Saiu da clínica bem, medicada e, um dia, visitando uma amiga, começou a limpar a casa
dela. “No fim, a minha amiga me pagou R$ 150 e pensei que podia viver disso e não
voltar para o telemarketing nunca mais!”
Começou a atender amigos, até que fez o anúncio no Facebook e sua vida mudou.
Há seis meses, tem agência que cuida dos seus contratos. “Eles me impedem de fazer
burrrada, porque já fechei contrato por valores ridículos, que eram tipo 800 vezes
menores do que devia ter cobrado. Ainda fico muito impressionada com os valores”.
Com a faxina e as palestras, Veronica conseguiu mudar de casa. Hoje, mora com o novo
marido e os filhos em um apartamento em Itaquera. “Ainda moro na quebrada, mas é
um apartamento bom, de dois quartos, com área de lazer para os meus filhos.” Paga
também a faculdade da filha, de 19 anos, e uma escolar particular para o filho. “Esse
mês vou conseguir voltar também para o plano de saúde”, comemora.
“Que horas ela volta?”
Mas não, a vida de Veronica não é um conto de fadas. “Uma vez fui na casa de um cara
que não me deixou comer, como se eu fosse sujar os talheres da casa dele. Fiquei
chocada. Mas chamei um iFood, a maior comidona. Quando tocou a campainha, falei
para ele: é a comida que encomendei”.
A outra história foi mais pesada. “Eu ainda morava no cortiço e fui fazer faxina na casa
de uma senhora que tinha visto uma reportagem sobre mim na televisão e ela ficava
falando: nossa, deve ser horrível não ter casa, né?
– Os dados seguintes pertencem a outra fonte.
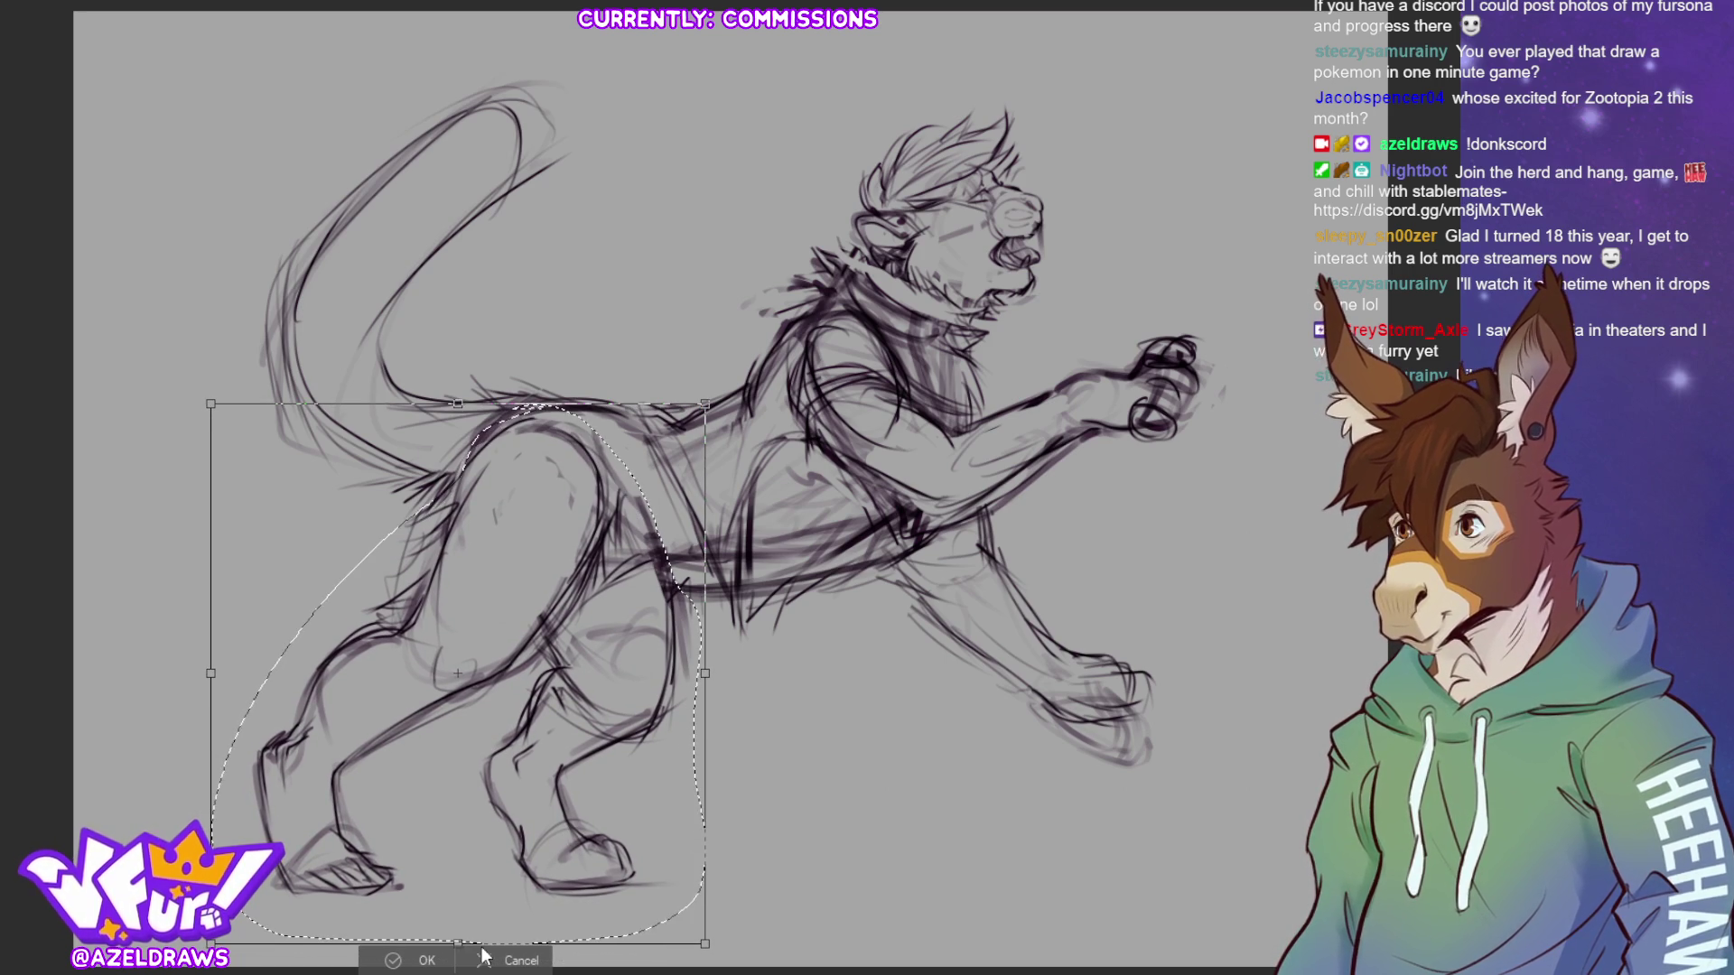
{"action": "left_click", "coordinate": [417, 960]}
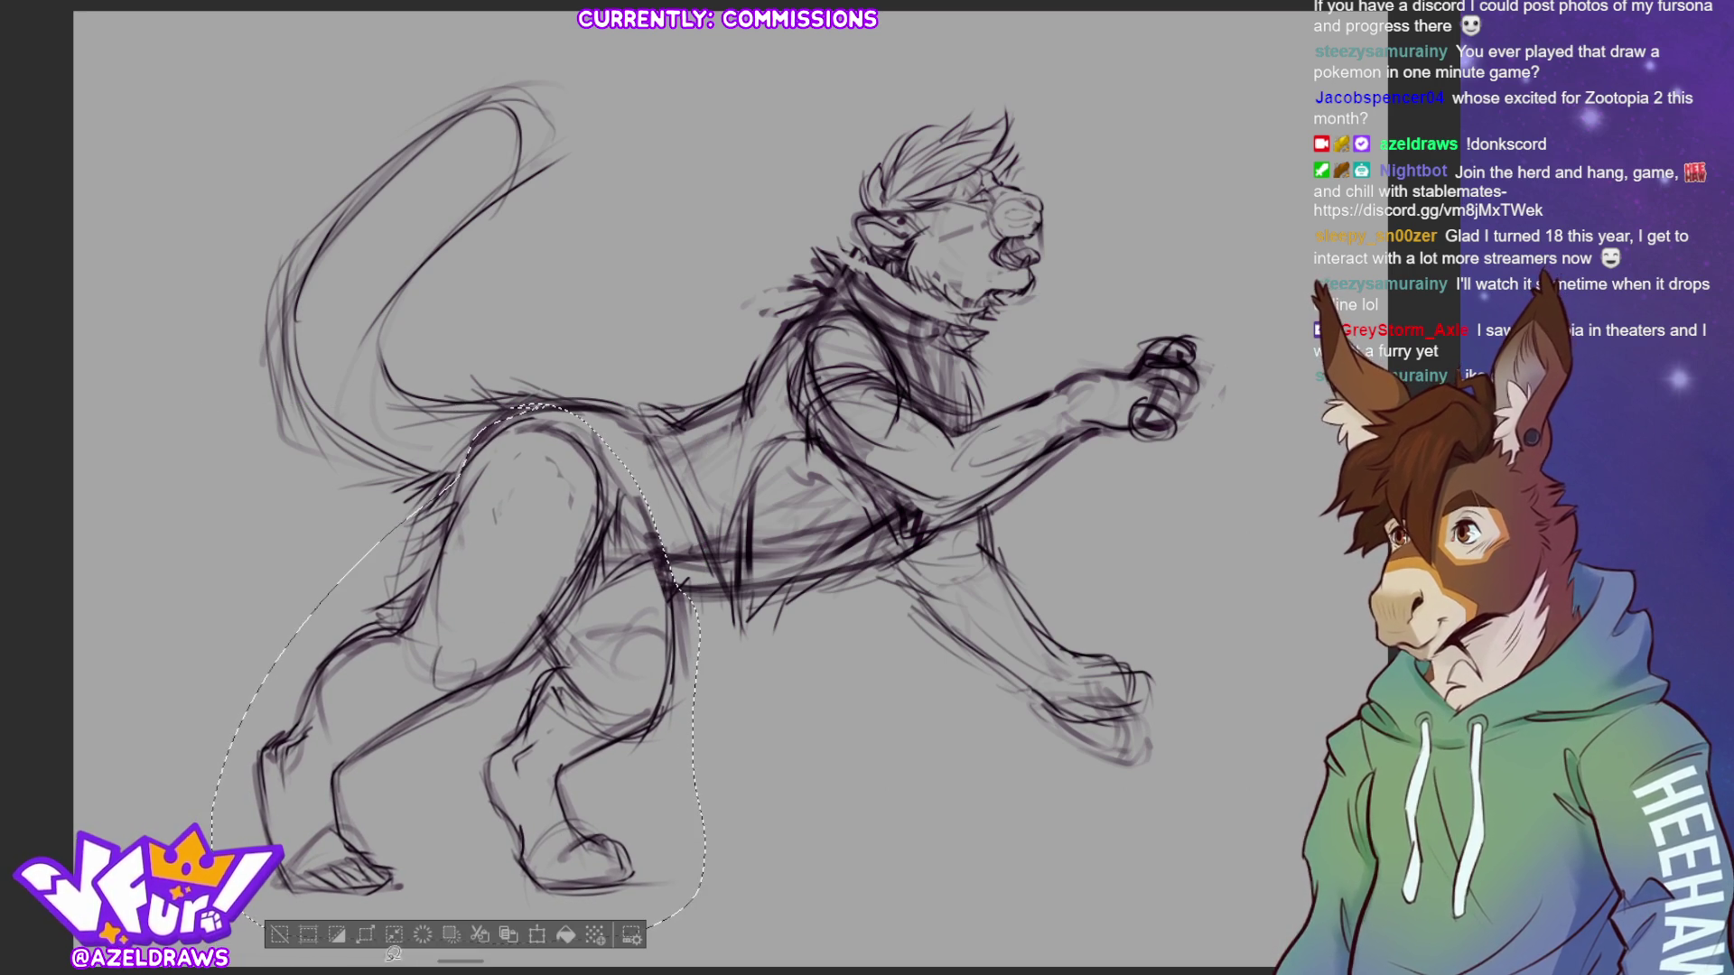
{"action": "left_click", "coordinate": [287, 934]}
- Lasso the lower hind leg, shift it to the right, and deselect
{"action": "mouse_move", "coordinate": [682, 597]}
{"action": "left_mouse_down"}
{"action": "mouse_move", "coordinate": [568, 619]}
{"action": "mouse_move", "coordinate": [478, 768]}
{"action": "mouse_move", "coordinate": [713, 786]}
{"action": "mouse_move", "coordinate": [672, 598]}
{"action": "left_mouse_up"}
Ficou me perseguindo, me
chamando de lerda. Uma hora me mandou limpar a escada da casa com a mão e disse
que passaria o dedo para checar se estava limpo. Fiquei trancada no banheiro chorando,
com ela do lado do fora falando que eu ia me atrasar. Foi uma situação onde eu
realmente me senti muito mal. Por isso, hoje prefiro ficar com meus clientes. Atendo
principalmente mulheres, homens, só com indicação. São pessoas que pensam como
eu, me respeitam.”
Mesmo assim, tem contato quase diário com a situação de outras faxineiras. “Recebo
relato de pessoas que trabalham 12 horas por R$ 70, é uma coisa absurda. E também
de pessoas que se sentem mal por fazerem faxinas, nunca pensei que isso existisse,
mas existe e muito.”
Todas juntas
São com essas injustiças que ela quer trabalhar agora. Com o sucesso da página, ela já
contratou uma outra faxineira para trabalhar com ela. “Cobro R$ 180, fico com R$ 30 e
ela com R$ 150. Os aplicativos em geral cobram mais da metade das faxineiras, quero
fazer uma plataforma para mulheres trabalharem assim, que seja justa, que as ajude.”
Seu projeto não tem sido tão bem recebido pelas empresas que podem patrociná-los.
“Já ouvi coisas do tipo, mas como assim você quer trabalhar sem explorar o outro? Você
tem que pensar primeiro em você. Acredita que falaram isso para mim?”
Veronica pensa também em criar uma plataforma de formação para diaristas, em que
elas possam ser profissionalizadas, saber quais são seus direitos, como cobrar. “Tenho
que encontrar uma empresa que banque fazer isso comigo. Não quero cobrar das
meninas, porque são pessoas pobres, que estão precisando.”
Largar a faxina não está nos seus planos. “Fui convidada para trabalhar como Social
Media em uma agência. Iriam me pagar R$ 4 mil. Falei que não, que com meu trabalho
de faxina tinha tempo para tomar café da manhã com a minha família. E disse também
que podia ganhar mais com faxina. Acho que se sentiram ofendidos por isso”, ela conta.
E solta outra gargalhada.
Alguém duvida que ela vá conseguir realizar todos esses projetos?